PHA: E quais são as possibilidades de essa operação vir a ser interrompida? Além desse discurso corajoso do sempre corajoso Requião, o que mais pode ser feito sobre isso? O que a senhora está fazendo?

MLF: Nós elaboramos um folheto explicativo...

PHA: Eu tive acesso a ele. Muito bem feito.

MLF: Ele acabou ficando extenso, porque quando começamos a abordar assessores de senadores explicando esse fluxo que está sendo cedido, explicando como as garantias dadas pelo Estaod estão sendo mascarados, os próprios assessores ficavam assim: "não, isso não deve ser assim, vocês devem estar interpretando de alguma forma... isso não é possível". Então, nós elaboramos um documento fazendo recorte de documentos oficiais a que nós tivemos acesso por conta da CPI da PBH Ativos em Belo Horizonte. Então nós tivemos acesso, por exemplo, a documento oficial da escritura de registro das debêntures junto à Junta Comercial, e essa escritura vai detalhar essa conta vinculada, as garantias que estão sendo dadas, o compromisso inclusive de indenização...

PHA: Nossa!

MLF:... se esse volume de crédito cujo fluxo está sendo cedido furar - um contribuinte desaparece, uma empresa quebra etc -, o ente federado é obrigado a repor esse crédito ou recomprar essa parte da garantia. Então, tem um compromisso de garantia, um compromisso de indenização... é um negócio inacreditável! Porque é um abuso em relação ao Direito Público, à legislação financeira, à Lei de Responsabilidade Fiscal, a tudo isso. Então, esse documento acabou virando uma mini-cartilha de 16 páginas, porque cada coisa que a gente fala, coloca um recorte do documento para comprovar.

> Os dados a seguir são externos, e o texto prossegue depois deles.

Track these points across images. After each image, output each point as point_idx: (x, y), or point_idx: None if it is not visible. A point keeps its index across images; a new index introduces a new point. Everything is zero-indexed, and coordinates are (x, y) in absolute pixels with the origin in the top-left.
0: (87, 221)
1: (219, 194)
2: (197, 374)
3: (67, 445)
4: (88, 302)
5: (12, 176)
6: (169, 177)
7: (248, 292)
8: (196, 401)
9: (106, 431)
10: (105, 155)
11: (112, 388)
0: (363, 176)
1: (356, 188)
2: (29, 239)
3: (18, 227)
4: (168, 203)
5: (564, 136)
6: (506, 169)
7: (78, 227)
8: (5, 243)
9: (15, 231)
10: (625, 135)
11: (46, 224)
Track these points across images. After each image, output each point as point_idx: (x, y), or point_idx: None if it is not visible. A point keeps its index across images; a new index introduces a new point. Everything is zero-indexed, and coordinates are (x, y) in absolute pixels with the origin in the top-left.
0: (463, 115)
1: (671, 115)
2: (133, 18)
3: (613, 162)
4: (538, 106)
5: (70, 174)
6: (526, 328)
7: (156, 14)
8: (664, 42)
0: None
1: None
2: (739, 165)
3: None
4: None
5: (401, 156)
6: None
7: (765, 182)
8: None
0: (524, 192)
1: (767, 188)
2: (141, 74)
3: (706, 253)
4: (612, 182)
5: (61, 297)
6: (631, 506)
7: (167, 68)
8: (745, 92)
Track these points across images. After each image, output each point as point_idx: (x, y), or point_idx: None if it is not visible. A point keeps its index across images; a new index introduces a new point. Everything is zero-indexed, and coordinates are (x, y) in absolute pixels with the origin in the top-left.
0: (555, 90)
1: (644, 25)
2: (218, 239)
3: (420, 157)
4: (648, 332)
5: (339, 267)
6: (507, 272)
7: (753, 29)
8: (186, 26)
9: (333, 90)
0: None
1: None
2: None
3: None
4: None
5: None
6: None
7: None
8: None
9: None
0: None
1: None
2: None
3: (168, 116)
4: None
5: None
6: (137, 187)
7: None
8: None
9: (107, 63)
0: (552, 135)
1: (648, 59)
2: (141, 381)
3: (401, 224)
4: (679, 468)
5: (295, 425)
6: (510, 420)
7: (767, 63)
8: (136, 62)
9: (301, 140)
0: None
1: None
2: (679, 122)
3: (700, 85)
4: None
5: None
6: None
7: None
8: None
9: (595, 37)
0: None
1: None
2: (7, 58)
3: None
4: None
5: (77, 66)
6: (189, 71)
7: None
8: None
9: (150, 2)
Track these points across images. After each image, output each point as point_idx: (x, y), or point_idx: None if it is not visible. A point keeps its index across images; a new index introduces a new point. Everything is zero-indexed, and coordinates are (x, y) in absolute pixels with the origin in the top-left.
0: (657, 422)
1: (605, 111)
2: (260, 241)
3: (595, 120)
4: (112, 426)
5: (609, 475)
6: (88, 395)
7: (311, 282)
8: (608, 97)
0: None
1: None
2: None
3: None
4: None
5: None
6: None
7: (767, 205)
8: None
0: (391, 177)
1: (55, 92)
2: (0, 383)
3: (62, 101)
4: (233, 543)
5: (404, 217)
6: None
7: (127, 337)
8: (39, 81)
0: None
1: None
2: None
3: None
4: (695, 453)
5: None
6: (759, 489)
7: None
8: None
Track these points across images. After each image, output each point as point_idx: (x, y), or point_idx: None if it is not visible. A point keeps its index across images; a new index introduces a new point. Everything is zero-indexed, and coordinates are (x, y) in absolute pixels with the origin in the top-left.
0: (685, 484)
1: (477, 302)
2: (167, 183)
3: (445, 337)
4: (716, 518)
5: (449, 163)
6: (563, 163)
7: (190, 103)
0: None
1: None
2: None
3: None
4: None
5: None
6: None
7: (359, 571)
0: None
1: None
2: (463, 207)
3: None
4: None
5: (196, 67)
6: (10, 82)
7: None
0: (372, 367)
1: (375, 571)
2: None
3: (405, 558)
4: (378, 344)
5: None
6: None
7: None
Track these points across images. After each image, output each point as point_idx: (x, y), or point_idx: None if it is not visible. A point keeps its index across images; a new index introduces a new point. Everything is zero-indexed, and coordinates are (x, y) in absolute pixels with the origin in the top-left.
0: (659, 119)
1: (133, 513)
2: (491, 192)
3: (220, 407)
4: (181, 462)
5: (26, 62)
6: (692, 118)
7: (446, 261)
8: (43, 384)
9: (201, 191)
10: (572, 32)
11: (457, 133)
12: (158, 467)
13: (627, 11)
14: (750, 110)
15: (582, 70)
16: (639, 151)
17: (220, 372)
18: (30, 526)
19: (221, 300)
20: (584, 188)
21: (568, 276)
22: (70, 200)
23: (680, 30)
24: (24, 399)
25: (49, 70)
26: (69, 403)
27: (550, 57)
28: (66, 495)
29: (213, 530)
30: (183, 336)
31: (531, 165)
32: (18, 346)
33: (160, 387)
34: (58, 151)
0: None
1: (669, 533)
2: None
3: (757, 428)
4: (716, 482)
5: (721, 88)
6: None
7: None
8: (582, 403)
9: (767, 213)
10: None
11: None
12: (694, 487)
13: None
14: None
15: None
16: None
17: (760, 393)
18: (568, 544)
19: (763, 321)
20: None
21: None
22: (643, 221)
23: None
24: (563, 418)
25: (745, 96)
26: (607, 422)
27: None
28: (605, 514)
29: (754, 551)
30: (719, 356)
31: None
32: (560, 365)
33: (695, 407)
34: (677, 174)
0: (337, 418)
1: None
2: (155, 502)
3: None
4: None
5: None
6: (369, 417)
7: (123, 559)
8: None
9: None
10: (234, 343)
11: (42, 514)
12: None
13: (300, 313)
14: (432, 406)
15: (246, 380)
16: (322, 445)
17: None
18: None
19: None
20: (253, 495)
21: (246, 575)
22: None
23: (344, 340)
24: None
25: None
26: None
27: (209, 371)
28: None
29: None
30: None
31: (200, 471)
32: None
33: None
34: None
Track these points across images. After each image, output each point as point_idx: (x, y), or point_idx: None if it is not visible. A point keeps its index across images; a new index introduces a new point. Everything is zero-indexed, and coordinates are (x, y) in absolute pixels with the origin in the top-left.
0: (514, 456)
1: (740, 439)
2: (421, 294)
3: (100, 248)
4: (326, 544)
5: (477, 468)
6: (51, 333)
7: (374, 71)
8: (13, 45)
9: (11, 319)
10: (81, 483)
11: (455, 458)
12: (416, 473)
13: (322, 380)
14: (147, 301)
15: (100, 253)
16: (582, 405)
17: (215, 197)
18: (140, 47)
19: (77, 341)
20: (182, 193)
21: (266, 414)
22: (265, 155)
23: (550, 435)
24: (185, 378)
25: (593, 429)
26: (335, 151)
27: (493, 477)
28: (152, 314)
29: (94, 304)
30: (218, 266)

PHA: Mas, do ponto de vista da tramitação, esse assalto aos cofres públicos está em que fase no Senado?

MLF: Esse PLS 204, ano passado, caiu de para-quedas no Plenário. Não tinha passado por nenhuma comissão (não passou na Comissão de Constituição e Justiça, nem de Assuntos Econômicos)... caiu direto no Plenário...

PHA: Nossa!

MLF... e naquela época os senadores não estavam entendendo nada sobre o que era aquele projeto, porque ele era totalmente cifrado. Naquela época nós fizemos um panfleto resumido, porque esse esquema é totalmente semelhante à engenharia financeira que foi utilizada na Europa e que abalou aquele continente, o primeiro mundo.

PHA: E quebrou a Grécia, né?

MLF: A Grécia foi só a vitrine, Paulo, porque a Europa inteira está com a Economia abalada. Nós vimos há poucos dias o anúncio de milhões de pessoas na Itália e na França que viraram moradoras de ruas. Lá, criaram uma empresa, também estatal, 17 países europeus são sócios dessa empresa, só que essa empresa ficou escondida lá em Luxemburgo. Poucas pessoas sabem disso, nós relevamos esse esquema na época da auditoria da dívida da Grécia. Essa empresa é igualzinha: emite papeis financeiros com garantias dos países-sócios. Então, quando vimos isso aqui... é extremamente semelhante. O projeto estava no Plenário do Senado, ninguém estava entendendo nada. Nós elaboramos um panfleto denunciando a semelhança desse esquema financeiro escondido nesses projetos de lei com o esquema financeiro utilizado na Europa. Interessante nesse caso é que senadores até do PSDB... o próprio Tasso Jereissati na época ficou assutado...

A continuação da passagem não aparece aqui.